C/C++ 語言測量時間函數，評估程式執行效能方法整理

這裡整理了 C/C++ 中各種測量時間的函數與用法，並提供完整的範例程式碼，讓程式開發者方便測量程式執行速度。

這裡我蒐集了一些在 C/C++ 中常見的程式執行速度測量方式，因為時間的量測方式與細節非常多，這裡只是簡單寫一些常用的方式與範例。

程式中的時間

在測量程式執行所花費的時間前，必須先認識一下時間的測量方式，不同的測量方法會得到不同的結果，其意義也不同。

Wall-Clock Time

Wall-clock time 顧名思義就是真實世界的時間，相當於以牆上的時鐘為依據所計算出來的時間，這個時間會牽涉到校時、時區以及夏令時間之類的問題，詳細說明請參考維基百科的 Wall-clock time 說明。

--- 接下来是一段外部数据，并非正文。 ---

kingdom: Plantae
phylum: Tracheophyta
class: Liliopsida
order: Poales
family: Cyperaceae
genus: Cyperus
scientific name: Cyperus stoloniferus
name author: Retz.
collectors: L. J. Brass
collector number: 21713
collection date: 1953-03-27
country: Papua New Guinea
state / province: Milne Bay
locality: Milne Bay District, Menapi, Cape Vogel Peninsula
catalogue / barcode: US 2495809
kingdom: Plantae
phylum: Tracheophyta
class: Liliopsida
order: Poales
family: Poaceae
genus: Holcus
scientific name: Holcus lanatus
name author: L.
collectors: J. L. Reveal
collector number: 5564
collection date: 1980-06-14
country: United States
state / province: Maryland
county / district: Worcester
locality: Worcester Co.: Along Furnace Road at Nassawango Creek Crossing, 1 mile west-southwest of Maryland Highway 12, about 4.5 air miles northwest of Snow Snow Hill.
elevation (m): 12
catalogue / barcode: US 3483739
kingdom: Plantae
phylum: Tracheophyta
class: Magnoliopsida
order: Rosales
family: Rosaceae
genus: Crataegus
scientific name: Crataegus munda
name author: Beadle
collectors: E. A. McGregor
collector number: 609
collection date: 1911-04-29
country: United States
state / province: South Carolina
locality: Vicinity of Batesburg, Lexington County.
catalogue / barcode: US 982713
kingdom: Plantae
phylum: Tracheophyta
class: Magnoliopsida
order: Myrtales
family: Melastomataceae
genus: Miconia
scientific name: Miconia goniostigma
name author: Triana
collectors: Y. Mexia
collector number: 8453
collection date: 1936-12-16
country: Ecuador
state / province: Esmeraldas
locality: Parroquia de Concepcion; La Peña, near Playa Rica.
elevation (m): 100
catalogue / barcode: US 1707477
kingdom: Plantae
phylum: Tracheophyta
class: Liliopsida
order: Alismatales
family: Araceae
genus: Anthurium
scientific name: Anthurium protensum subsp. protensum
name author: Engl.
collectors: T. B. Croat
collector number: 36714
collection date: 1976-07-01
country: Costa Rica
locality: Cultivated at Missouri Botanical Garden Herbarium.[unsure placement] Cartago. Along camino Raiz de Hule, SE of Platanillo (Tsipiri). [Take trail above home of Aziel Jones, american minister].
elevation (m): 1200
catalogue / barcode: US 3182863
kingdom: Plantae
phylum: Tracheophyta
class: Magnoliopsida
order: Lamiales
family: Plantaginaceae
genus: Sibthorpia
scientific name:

由於 wall-clock time 並不是單調遞增（monotonic）的數值，所以它不是一個穩定的時間依據，只能做為參考用，若需要非常精準的量測程式效能，不建議使用這種時間。

CPU Time

CPU time 是指程式真正使用 CPU 在執行的時間，而這個時間又可以細分為兩種：

user time：程式本身執行的時間（user space）。
system time：作業系統層級執行的時間（kernel space）。

詳細說明請參考維基百科的 CPU time 與 User space 說明。

對於多執行緒（multithreading）的程式，其 CPU time 就是每條執行緒的執行時間總和，所以平行化的程式其 CPU time 可能會比 wall-clock time 還要長。

C 語言範例

這是一個利用蒙地卡羅演算法計算 pi 的範例：

#include <stdlib.h>
#include <stdio.h>
#include <math.h>
double pi(int n) {
  srand(5);
  int count = 0;
  double x, y;
  for (int i = 0; i < n; ++i) {
    x = (double) rand() / RAND_MAX;
    y = (double) rand() / RAND_MAX;
    if (x * x + y * y <= 1) ++count;
  }
  return (double) count / n * 4;
}
int main() {
  double result = pi(1e8);
  printf("PI = %f\n", result);
}

使用 gcc 編譯：

gcc -o pi pi.c

若使用比較舊的 gcc 編譯器，要加上 -std=c99 參數：

gcc -std=c99 -o pi pi.c

以下我們將以這個程式為例，介紹測量程式執行時間的方法。

Linux `time` 指令

在 Linux 中有一個 time 指令可以直接測試程式的執行時間（CPU time）：

time ./pi

PI = 3.142172

real    0m2.210s
user    0m2.209s
sys     0m0.001s

time 指令的輸出分為 user time、system time 以及實際上所花費的時間。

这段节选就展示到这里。